• QUOTED PASSAGE:
»»
As I woke up this morning thinking and feeling my world is going to be okay and talking to my husband and as we are talking about the recovery of my recent foot sugery he's mentioning to me "I have to get myself in shape because I am really overweight and my body can't handle the weight and it's breaking down and the surgeries I have had are just rediculous" 

There would be a time in my life where I would feel those were the most mean statements in the world to me and hurt me or looking at the source as "He hurt me", "How could keep saying such mean things" at this point in my life I have come to understand he's not being mean to me but the words still hurt...  Does that make sense?  They hurt because they are true....  What is it....  What is my stronghold that when it's the good it's feels bad and why does the bad... FOOD feel so good...  I try to often remember to the point where I begin finding comfort in food to deal with it but I honestly think that there has been so much craziness in my life that I think that I blocked it out.
««
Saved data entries
»»
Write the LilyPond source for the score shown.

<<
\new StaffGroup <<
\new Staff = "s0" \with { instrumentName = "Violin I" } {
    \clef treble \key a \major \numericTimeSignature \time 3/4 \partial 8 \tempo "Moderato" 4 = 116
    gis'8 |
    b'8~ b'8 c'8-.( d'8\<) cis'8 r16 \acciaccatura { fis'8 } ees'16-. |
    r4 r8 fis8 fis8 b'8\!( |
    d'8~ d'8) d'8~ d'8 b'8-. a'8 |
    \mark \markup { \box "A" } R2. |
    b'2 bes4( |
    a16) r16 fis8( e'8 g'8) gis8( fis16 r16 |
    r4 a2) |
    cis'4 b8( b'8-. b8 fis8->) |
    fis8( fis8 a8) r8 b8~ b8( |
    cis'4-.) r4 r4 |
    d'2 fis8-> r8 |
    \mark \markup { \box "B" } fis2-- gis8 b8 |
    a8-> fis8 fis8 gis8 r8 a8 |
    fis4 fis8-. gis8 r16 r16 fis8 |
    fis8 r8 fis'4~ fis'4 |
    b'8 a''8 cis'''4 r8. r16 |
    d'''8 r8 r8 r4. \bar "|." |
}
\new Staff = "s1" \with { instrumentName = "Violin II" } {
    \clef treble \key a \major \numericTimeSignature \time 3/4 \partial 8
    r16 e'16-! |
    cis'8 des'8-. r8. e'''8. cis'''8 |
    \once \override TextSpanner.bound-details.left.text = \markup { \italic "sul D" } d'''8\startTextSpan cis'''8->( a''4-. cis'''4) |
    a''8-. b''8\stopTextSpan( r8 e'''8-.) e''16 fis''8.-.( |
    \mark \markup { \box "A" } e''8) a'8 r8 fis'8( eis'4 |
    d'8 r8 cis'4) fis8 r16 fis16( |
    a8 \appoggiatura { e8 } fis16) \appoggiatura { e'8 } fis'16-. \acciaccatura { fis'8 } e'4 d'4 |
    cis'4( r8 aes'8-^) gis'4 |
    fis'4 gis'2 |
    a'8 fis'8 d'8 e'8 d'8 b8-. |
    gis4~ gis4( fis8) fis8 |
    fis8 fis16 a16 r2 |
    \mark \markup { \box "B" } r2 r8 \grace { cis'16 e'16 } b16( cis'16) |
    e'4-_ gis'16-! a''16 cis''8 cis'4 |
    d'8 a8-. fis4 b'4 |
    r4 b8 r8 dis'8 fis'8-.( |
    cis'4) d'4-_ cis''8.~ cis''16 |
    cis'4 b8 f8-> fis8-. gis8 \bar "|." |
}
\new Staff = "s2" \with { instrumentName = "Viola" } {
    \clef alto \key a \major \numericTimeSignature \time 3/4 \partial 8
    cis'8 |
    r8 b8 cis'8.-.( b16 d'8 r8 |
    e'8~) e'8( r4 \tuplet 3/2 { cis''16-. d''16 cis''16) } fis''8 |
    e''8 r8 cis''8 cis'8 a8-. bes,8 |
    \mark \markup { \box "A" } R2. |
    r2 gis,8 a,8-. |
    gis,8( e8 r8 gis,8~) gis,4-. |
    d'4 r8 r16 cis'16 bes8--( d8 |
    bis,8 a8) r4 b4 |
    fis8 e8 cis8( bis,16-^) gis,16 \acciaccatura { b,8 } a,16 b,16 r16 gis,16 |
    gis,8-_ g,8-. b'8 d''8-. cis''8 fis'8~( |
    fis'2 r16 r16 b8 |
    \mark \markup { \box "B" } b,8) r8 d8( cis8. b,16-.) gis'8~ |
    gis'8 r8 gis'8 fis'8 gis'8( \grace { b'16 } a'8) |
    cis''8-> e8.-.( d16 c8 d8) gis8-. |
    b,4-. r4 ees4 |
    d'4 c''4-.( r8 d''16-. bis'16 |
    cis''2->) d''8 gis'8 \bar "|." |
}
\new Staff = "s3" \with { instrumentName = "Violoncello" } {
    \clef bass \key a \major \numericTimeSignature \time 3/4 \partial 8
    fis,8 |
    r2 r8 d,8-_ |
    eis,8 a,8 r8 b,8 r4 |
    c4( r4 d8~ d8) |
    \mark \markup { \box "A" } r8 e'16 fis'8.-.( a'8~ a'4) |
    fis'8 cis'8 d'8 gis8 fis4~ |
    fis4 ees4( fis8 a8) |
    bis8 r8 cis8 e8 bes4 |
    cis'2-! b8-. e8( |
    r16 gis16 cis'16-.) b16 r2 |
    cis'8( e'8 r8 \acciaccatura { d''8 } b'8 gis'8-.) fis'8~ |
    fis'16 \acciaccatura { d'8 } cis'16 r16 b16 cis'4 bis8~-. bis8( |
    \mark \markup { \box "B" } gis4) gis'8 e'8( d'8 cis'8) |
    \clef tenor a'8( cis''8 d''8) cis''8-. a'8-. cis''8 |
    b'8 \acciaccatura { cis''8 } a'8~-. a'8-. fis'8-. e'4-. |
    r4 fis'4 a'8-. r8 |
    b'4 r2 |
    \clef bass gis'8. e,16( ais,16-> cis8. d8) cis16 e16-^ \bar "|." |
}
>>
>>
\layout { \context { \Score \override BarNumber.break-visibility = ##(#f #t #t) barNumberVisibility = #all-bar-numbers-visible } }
««
• WHAT YOU HAVE TO DO: In the post about food and comfort, what recovery are the writer and the husband discussing?

• SOLUTION TO THIS TASK: The writer's recent foot surgery.